Our single file line moved slowly through the narrow archway provided by the thick growth of bushes and trees, one foot after the other, huffing and puffing along. Finally, our guide stopped. We gathered in a small group and looked up into the opening in the canopy to which the guide pointed. About a hundred feet up, we could see a large limb with a hole in it and from that hole, an eclectus female peered out. Seeing us, she called out and a male answered. The stream bed was completely dry and This nest site tree was huge, with sprawling roots extending outward in all directions and a smooth trunk, thick at the base. This tree was essentially without limbs until it reached the upper forest canopy. At that point, curving limbs extended out in all directions, covered with shorter small branches with leaves. On one side of the tree were sturdy grey bare branches. The male eclectus flew to these bare branches from which he tried to look down and see us. Suddenly, a pair of Citron crested cockatoos flew into the tree and the eclectus flew out of the tree. The cockatoos spent quite awhile on the bare branches, climbing about and then preening each other. The eclectus pair returned and the cockatoos called out to them and gave chase. All flew off to the right. In the distance we could hear another pair of eclectus parrots calling. One eclectus pair returned to the tree. We watched these birds for some time. Clearly there was competition between the cockatoos and the eclectus parrots for this one nest site.

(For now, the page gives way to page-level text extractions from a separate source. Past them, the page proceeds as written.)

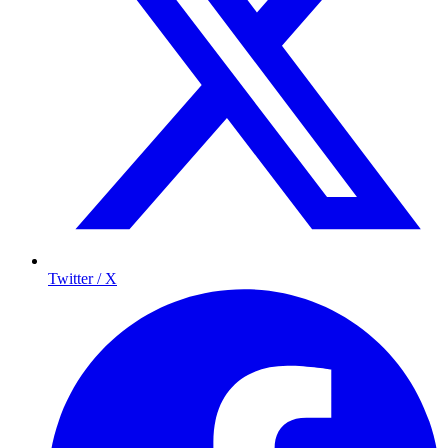
Twitter / X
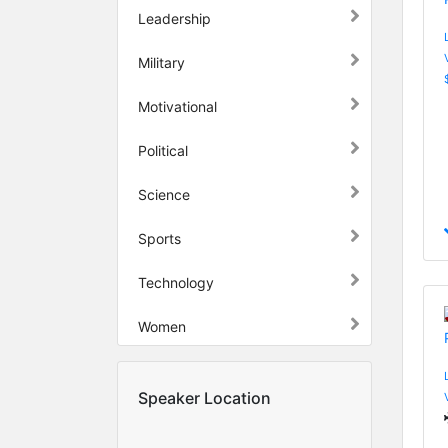
Leadership
Military
Motivational
Political
Science
Sports
Technology
Women
Speaker Location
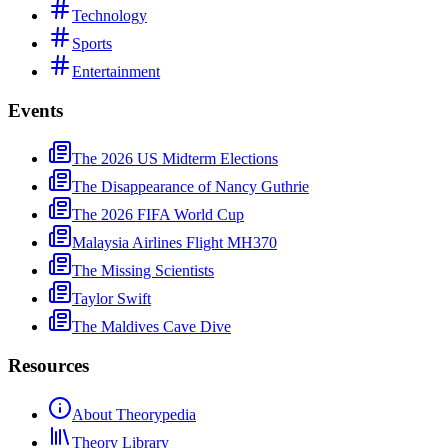
Technology
Sports
Entertainment
Events
The 2026 US Midterm Elections
The Disappearance of Nancy Guthrie
The 2026 FIFA World Cup
Malaysia Airlines Flight MH370
The Missing Scientists
Taylor Swift
The Maldives Cave Dive
Resources
About Theorypedia
Theory Library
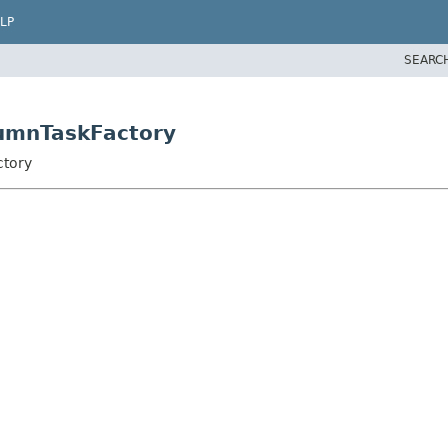
LP
SEARC
lumnTaskFactory
ctory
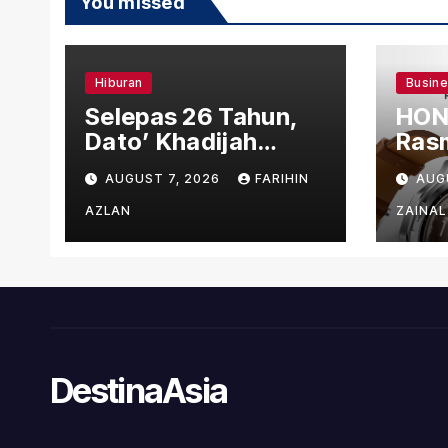
You missed
Hiburan
Busin
Selepas 26 Tahun,
HON
Dato’ Khadijah
Rasm
Ibrahim Hadiahkan
den
AUGUST 7, 2026
FARIHIN
AUG
“Ibu Doa” sebagai
Ber
Karya Penuh Makna
AZLAN
ZAINAL
DestinaAsia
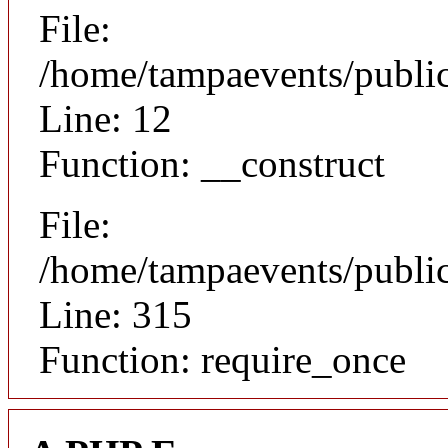
File:
/home/tampaevents/public
Line: 12
Function: __construct
File:
/home/tampaevents/public
Line: 315
Function: require_once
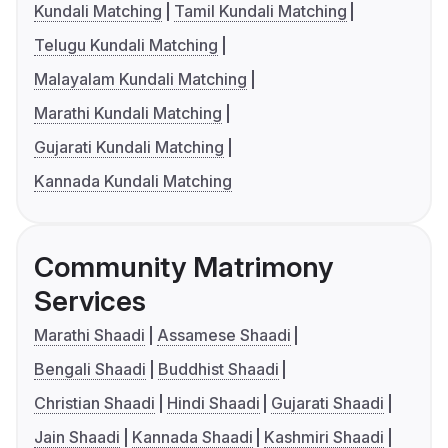
Kundali Matching
Tamil Kundali Matching
Telugu Kundali Matching
Malayalam Kundali Matching
Marathi Kundali Matching
Gujarati Kundali Matching
Kannada Kundali Matching
Community Matrimony
Services
Marathi Shaadi
Assamese Shaadi
Bengali Shaadi
Buddhist Shaadi
Christian Shaadi
Hindi Shaadi
Gujarati Shaadi
Jain Shaadi
Kannada Shaadi
Kashmiri Shaadi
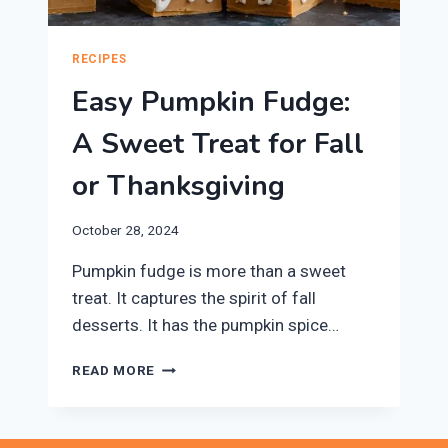
RECIPES
Easy Pumpkin Fudge:
A Sweet Treat for Fall
or Thanksgiving
October 28, 2024
Pumpkin fudge is more than a sweet
treat. It captures the spirit of fall
desserts. It has the pumpkin spice…
EASY
READ MORE
PUMPKIN
FUDGE:
A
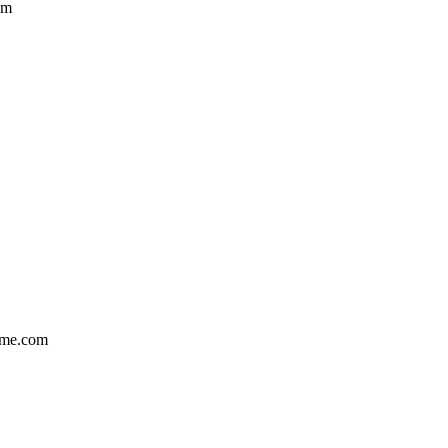
om
ame.com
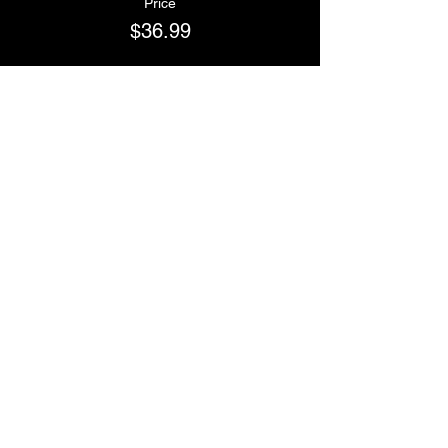
Price
$36.99
Sale ended
Ticket type
Team BBOYS
Price
$36.99
Sale ended
Ticket type
Team NSYNC
Price
$36.99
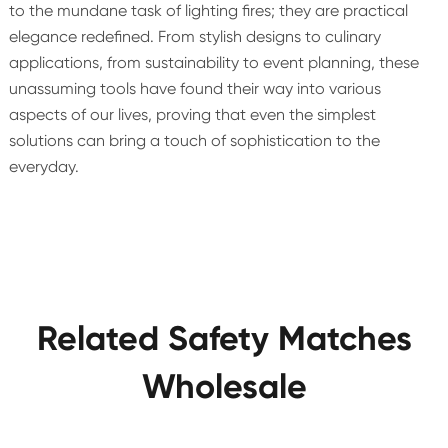
to the mundane task of lighting fires; they are practical
elegance redefined. From stylish designs to culinary
applications, from sustainability to event planning, these
unassuming tools have found their way into various
aspects of our lives, proving that even the simplest
solutions can bring a touch of sophistication to the
everyday.
Related Safety Matches
Wholesale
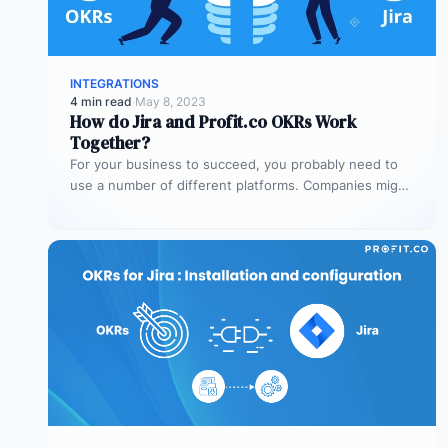
INTEGRATIONS
4 min read
·
May 8, 2023
How do Jira and Profit.co OKRs Work
Together?
For your business to succeed, you probably need to
use a number of different platforms. Companies might
need platforms for…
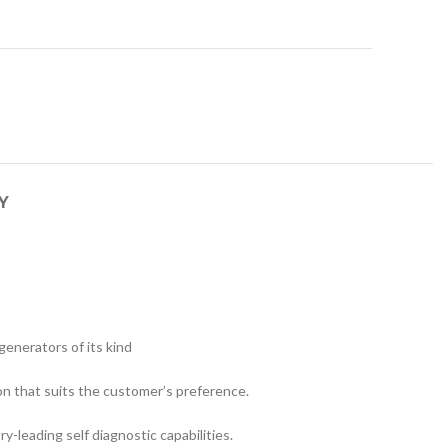
t
Y
generators of its kind
on that suits the customer’s preference.
leading self diagnostic capabilities.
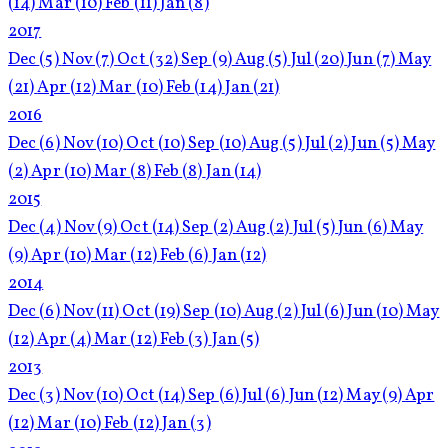
(14)
Mar
(10)
Feb
(11)
Jan
(8)
2017
Dec
(5)
Nov
(7)
Oct
(32)
Sep
(9)
Aug
(5)
Jul
(20)
Jun
(7)
May
(21)
Apr
(12)
Mar
(10)
Feb
(14)
Jan
(21)
2016
Dec
(6)
Nov
(10)
Oct
(10)
Sep
(10)
Aug
(5)
Jul
(2)
Jun
(5)
May
(2)
Apr
(10)
Mar
(8)
Feb
(8)
Jan
(14)
2015
Dec
(4)
Nov
(9)
Oct
(14)
Sep
(2)
Aug
(2)
Jul
(5)
Jun
(6)
May
(9)
Apr
(10)
Mar
(12)
Feb
(6)
Jan
(12)
2014
Dec
(6)
Nov
(11)
Oct
(19)
Sep
(10)
Aug
(2)
Jul
(6)
Jun
(10)
May
(12)
Apr
(4)
Mar
(12)
Feb
(3)
Jan
(5)
2013
Dec
(3)
Nov
(10)
Oct
(14)
Sep
(6)
Jul
(6)
Jun
(12)
May
(9)
Apr
(12)
Mar
(10)
Feb
(12)
Jan
(3)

Next we were taken to several of the sites where palm nest logs had been hung up high in these trees. Some were placed on branches, others were placed on small installed shelves. All were held in place by a chain in the back. A very hard type of palm is used. The palm log is cut in half lengthwise and the interior removed. The log halves are then re-attached and tops and bottoms installed. Twenty of these palm logs have been placed in the forest. This is a trial run to learn what works and what doesn’t work. During the rest of our time on Sumba, we visited other forest sites and spent some hours in the office of the Director going over the details of the project and prioritizing the work. Part of the project will be installing twenty nest logs per year for the next five years. The other parts of the project involve a re-forestation program and an educational anti-fire program.